(The problem)
Copy the data verbatim, covering the stretch from the line containing "country: United States" through the end of the data.

(Supplied records)
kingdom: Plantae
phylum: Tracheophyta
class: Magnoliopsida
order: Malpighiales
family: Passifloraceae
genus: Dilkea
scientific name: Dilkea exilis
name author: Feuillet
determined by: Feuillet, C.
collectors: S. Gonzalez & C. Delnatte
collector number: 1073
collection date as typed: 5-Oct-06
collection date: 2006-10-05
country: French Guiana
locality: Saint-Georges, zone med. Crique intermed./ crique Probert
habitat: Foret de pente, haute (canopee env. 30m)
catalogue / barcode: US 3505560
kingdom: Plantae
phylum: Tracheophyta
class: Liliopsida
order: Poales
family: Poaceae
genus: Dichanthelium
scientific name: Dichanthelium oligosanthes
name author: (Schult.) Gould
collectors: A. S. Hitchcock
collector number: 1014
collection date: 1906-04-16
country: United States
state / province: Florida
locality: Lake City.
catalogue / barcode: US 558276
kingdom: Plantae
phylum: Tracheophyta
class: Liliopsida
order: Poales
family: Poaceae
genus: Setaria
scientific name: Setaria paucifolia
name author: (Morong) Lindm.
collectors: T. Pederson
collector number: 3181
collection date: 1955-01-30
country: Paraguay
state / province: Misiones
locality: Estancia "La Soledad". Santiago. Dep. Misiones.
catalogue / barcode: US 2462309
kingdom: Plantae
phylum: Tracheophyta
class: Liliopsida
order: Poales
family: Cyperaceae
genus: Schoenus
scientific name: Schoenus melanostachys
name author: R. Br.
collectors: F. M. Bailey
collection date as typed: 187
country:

(Solution)
country: United States
state / province: Florida
locality: Lake City.
catalogue / barcode: US 558276
kingdom: Plantae
phylum: Tracheophyta
class: Liliopsida
order: Poales
family: Poaceae
genus: Setaria
scientific name: Setaria paucifolia
name author: (Morong) Lindm.
collectors: T. Pederson
collector number: 3181
collection date: 1955-01-30
country: Paraguay
state / province: Misiones
locality: Estancia "La Soledad". Santiago. Dep. Misiones.
catalogue / barcode: US 2462309
kingdom: Plantae
phylum: Tracheophyta
class: Liliopsida
order: Poales
family: Cyperaceae
genus: Schoenus
scientific name: Schoenus melanostachys
name author: R. Br.
collectors: F. M. Bailey
collection date as typed: 187
country:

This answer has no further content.